The International Chamber of Commerce (ICC) said that the transition towards a “green and inclusive economy” must be scaled up and that the back-to-back meetings of two intergovernmental forums, the G20 and Rio+20, should build momentum to pave the way to a more sustainable future.
How best to accomplish this is laid out in the ICC Green Economy Roadmap, a comprehensive guide for business, policymakers and civil society, that was presented at the Rio+20 conference today.
The 2012 G20 Mexico Summit in Los Cabos, unlike those that came before it, kicked off a week that will end with the UN Conference on Sustainable Development, commonly known as Rio+20. ICC delivered policy priorities on behalf of global business to the G20 on trade and investment, green growth, transparency and anti-corruption, and financing for growth and development. ICC has also been part of the official process at Rio+20, providing business input to the negotiations of a final text that is expected to come out of the conference.
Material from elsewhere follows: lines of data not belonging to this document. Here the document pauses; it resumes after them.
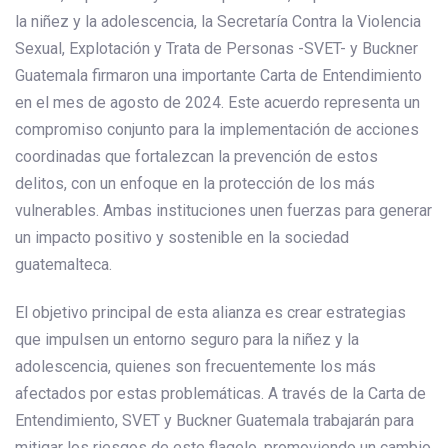
la niñez y la adolescencia, la Secretaría Contra la Violencia
Sexual, Explotación y Trata de Personas -SVET- y Buckner
Guatemala firmaron una importante Carta de Entendimiento
en el mes de agosto de 2024. Este acuerdo representa un
compromiso conjunto para la implementación de acciones
coordinadas que fortalezcan la prevención de estos
delitos, con un enfoque en la protección de los más
vulnerables. Ambas instituciones unen fuerzas para generar
un impacto positivo y sostenible en la sociedad
guatemalteca.
El objetivo principal de esta alianza es crear estrategias
que impulsen un entorno seguro para la niñez y la
adolescencia, quienes son frecuentemente los más
afectados por estas problemáticas. A través de la Carta de
Entendimiento, SVET y Buckner Guatemala trabajarán para
mitigar los riesgos de este flagelo, promoviendo un cambio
To date, ICC has rated the G20 performance as “incomplete” across four important policy areas: trade and investment, green growth, transparency and anti-corruption, and financing for growth and development.
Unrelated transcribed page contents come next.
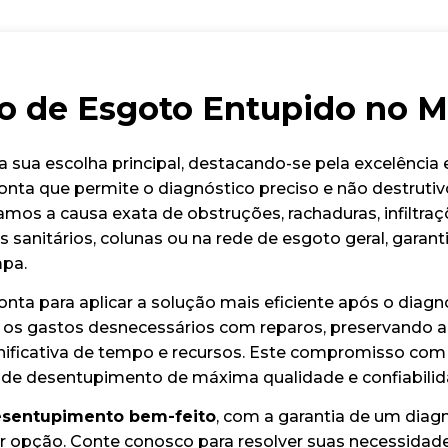
o de Esgoto Entupido no 
 sua escolha principal, destacando-se pela excelênci
onta que permite o diagnóstico preciso e não destrut
izamos a causa exata de obstruções, rachaduras, infiltra
os sanitários, colunas ou na rede de esgoto geral, garant
mpa.
nta para aplicar a solução mais eficiente após o diagn
 os gastos desnecessários com reparos, preservando a 
icativa de tempo e recursos. Este compromisso com a 
 de desentupimento de máxima qualidade e confiabilid
sentupimento bem-feito
, com a garantia de um diagn
r opção. Conte conosco para resolver suas necessidad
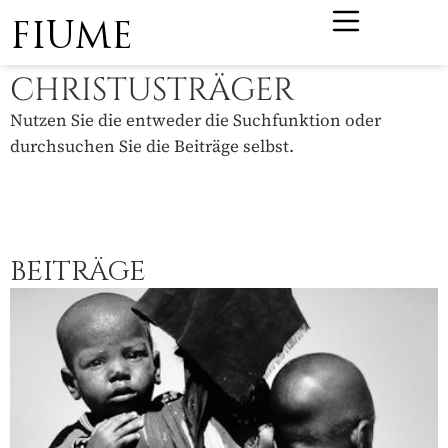
FIUME
CHRISTUSTRÄGER
Nutzen Sie die entweder die Suchfunktion oder
durchsuchen Sie die Beiträge selbst.
BEITRÄGE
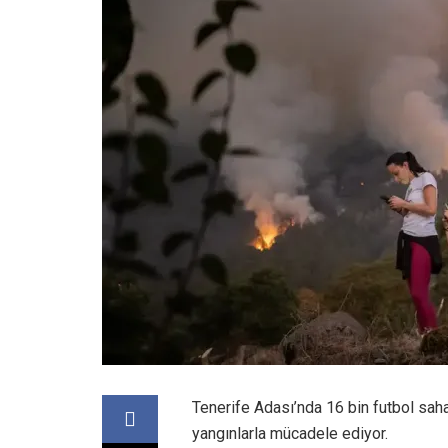
Tenerife Adası’nda 16 bin futbol sah
yangınlarla mücadele ediyor.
“We are all linked by a shared interest to increase prosperity, while dealing with environmental, social and economic challenges – and yet we have no appropriate tools to manage a globalized economy,” said ICC Secretary General Jean-Guy Carrier. “What we need are strong coordinated solutions to the worldwide jobs crisis and action to avoid a new global recession. Governments should re-balance economic incentives and provide enabling policy frameworks to boost business confidence to do what it does best – deliver jobs and growth. World leaders in Los Cabos and Rio de Janeiro have an opportunity to send clear signals to re-launch the economic activity and deliver on ‘green growth.’”
The two separate ICC delegations currently attending Rio+20 and the G20 include representatives from many of ICC’s member companies around the world.
“The private sector is already delivering solutions to global sustainability challenges such as the growing population and limited availability of the earth’s finite resources, but progress would be much faster with more collaboration between governments, civil society and business,” said Neil Hawkins, Vice President, Sustainability/EH&S, Dow Chemical Company. “With the right policy frameworks, business can make the investments and create the business opportunities that the green transition promises. This is what the ICC Green Economy Roadmap is all about.”
The ICC Green Economy Roadmap sets out 10 conditions needed to drive growth and calls for innovation, collaboration and governance. It serves as both a tool for integrating sustainability into business strategies and government policies as well as a platform to share and scale-up best practices and initiate new activities.